AI is great at prediction, not judgment. It can tell you what’s likely to happen. It can’t tell you what’s right for your users, your brand, or your ethics. That shift from feasibility to desirability, is where PMs must lead. We answer “Should we build this?”, a question AI can’t handle in context.
Bridging the credibility gap. An AI can generate a roadmap. It can’t convince a boardroom. Storytelling, persuasion, and narrative context are still human work. Without that, your AI-generated priorities might be ignored, no matter how “optimal” they are.
Audacity still matters. AI is trained to stay within the bounds of historical data. That’s fine for optimization. But innovation? That takes audacity. PMs have to set nonlinear goals and stand by messy early results. When you’re chasing real disruption, your job is to protect the crazy ideas until they’re real enough for others to see.
The Skills That Still Matter Most
Empathy isn’t optional. As AI takes over the analysis, emotional intelligence only becomes more valuable. You need to understand users deeply, not just in aggregate. You also need to sense when data misses the bigger picture, something AI rarely flags.
You’re still accountable. Even if an AI recommends a feature that later causes harm or backlash, no one’s blaming the algorithm. PMs carry the ethical weight. Understanding AI’s limitations, opacity, and risk is part of the job now. “AI due care” is a real thing.
AI fluency = ticket to play. You don’t need to train models. But if you can’t prompt well, frame the right inputs, or translate model outputs into decisions, you’re a bottleneck. The PMs who thrive will use AI as a multiplier. The rest will fall behind.

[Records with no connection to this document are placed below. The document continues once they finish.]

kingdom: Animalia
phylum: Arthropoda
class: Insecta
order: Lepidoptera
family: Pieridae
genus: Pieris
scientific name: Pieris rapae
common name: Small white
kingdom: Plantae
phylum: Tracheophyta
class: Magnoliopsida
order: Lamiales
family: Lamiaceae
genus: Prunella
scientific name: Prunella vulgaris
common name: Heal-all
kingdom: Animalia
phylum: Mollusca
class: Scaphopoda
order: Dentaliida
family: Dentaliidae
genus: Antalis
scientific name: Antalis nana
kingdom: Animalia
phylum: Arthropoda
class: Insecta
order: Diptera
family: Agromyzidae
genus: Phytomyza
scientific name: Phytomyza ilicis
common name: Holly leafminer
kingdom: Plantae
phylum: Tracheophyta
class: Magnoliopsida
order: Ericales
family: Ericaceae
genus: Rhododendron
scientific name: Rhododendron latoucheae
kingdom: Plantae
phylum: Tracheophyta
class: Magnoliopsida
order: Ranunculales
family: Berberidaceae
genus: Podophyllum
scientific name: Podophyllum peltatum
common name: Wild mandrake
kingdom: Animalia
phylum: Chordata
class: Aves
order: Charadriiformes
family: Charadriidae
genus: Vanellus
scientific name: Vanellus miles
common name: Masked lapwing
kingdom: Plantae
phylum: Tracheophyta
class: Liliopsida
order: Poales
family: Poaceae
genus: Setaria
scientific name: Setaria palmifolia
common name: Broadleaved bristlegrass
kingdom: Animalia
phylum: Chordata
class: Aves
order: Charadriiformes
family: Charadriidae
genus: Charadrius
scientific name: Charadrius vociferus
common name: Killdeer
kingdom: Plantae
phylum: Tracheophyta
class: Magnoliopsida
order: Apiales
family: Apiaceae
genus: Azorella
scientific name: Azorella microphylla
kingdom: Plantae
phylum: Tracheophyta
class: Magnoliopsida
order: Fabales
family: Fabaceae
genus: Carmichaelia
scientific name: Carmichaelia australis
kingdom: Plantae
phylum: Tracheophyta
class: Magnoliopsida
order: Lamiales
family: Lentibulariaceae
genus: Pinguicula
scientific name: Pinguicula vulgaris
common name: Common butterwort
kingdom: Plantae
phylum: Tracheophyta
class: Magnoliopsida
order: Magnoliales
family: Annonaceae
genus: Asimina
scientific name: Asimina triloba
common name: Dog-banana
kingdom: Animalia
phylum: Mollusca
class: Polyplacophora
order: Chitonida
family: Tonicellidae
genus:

Hope and vision can’t be automated. The traits that resist automation most are the most human: grit, initiative, and imagination. PMs must paint futures that don’t exist yet, and convince others to help build them. AI can extrapolate from the past, but only humans can invent what comes next.
Final Thought
The more I use AI in my own product work, the more I realize it’s not replacing product management, it’s elevating it. PMs are moving from task owners to strategy shapers, from output managers to outcome orchestrators. But to stay relevant, we have to lean into what only we can do.
In an AI world, judgment is the moat. And product managers need to dig it wide.